When we listen to an authentic political leader, we discover what we want (or, rather, what we always, already wanted without knowing it). And we become aware that we are not just caught in a hopeless stalemate, that we can do something for what we want. A master is needed because we cannot accede to our freedom directly; we have to be pushed. Therein resides the difference between a true master and, say, a Stalinist leader who pretends to know (better than the people themselves) what people really want (what is really good for them), and is ready to force this on them even against their will.

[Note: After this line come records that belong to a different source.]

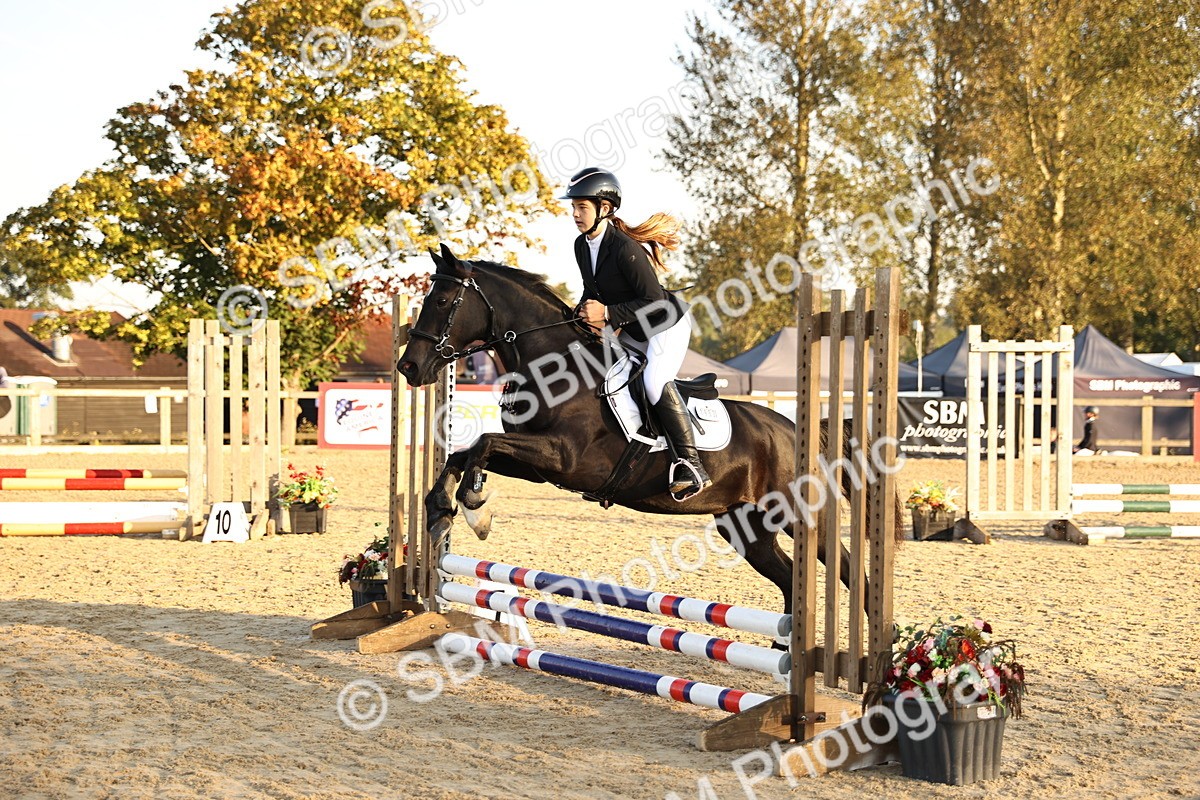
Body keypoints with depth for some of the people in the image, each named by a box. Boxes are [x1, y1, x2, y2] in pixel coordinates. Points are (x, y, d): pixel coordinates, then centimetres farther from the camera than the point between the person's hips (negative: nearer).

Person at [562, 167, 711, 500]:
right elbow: (593, 290, 12)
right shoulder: (582, 246, -1)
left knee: (654, 380, -29)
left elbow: (655, 302, -27)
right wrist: (584, 313, -10)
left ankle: (691, 464, -26)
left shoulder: (625, 248, -28)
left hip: (668, 323, -10)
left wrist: (608, 314, -30)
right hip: (634, 333, 10)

But an authentic master does not need to be a leader. That’s why one of the few persons to whom I dare to compare you to is Marek Edelman (1919-2009), a Jewish-Polish political and social activist who was the last surviving leader of the Warsaw Ghetto uprising. Before the second world war, he was active in the Jewish Labour Bund; during the war, he co-founded the Jewish Combat Organisation, took part in the 1943 Warsaw Ghetto uprising as one of its leaders, and also in the citywide 1944 Warsaw uprising. From the 1970s, he collaborated with the Workers’ Defence Committee; as a member of Solidarity, he took part in the Polish round table talks of 1989. While fighting antisemitism all his life, Edelman publicly defended Palestinian resistance, claiming that the Jewish self-defence for which he had fought was in danger of crossing the line into oppression. Because of this, he never got official Israeli recognition for his heroism. Edelman knew when to act (against Germans), when to make public statements (for Palestinians), when to get engaged in political activity (for Solidarity), and when just to be there. In the wake of the growing antisemitic campaign in 1968, he decided to stay in Poland, comparing himself to the stones of the ruined buildings at the site of the Auschwitz camp: “Someone had to stay here with all those who perished here, after all.” This says it all: what mattered was ultimately his bare and muted presence there, not his declarations – it was the awareness of Edelman’s presence, the fact of his “being there,” which set people free.

And exactly the same holds for you. The very awareness of you, of your deeds and your fate, makes us free. But this freedom is a difficult freedom – it is also an obligation to follow in your steps. Maybe, in this way, we can also make your birthday a little bit happier.

[Appeared in The Guardian, on December 16th, 2014.]


Slavoj Žižek

Slavoj Žižek is a Slovenian philosopher and psychoanalyst, and a senior researcher at the Institute for Humanities, Birkbeck College, University of London. He has also been a visiting professor at more than 10 universities around the world. Žižek is the author of many books; his latest are Against the Double Blackmail and Disparities.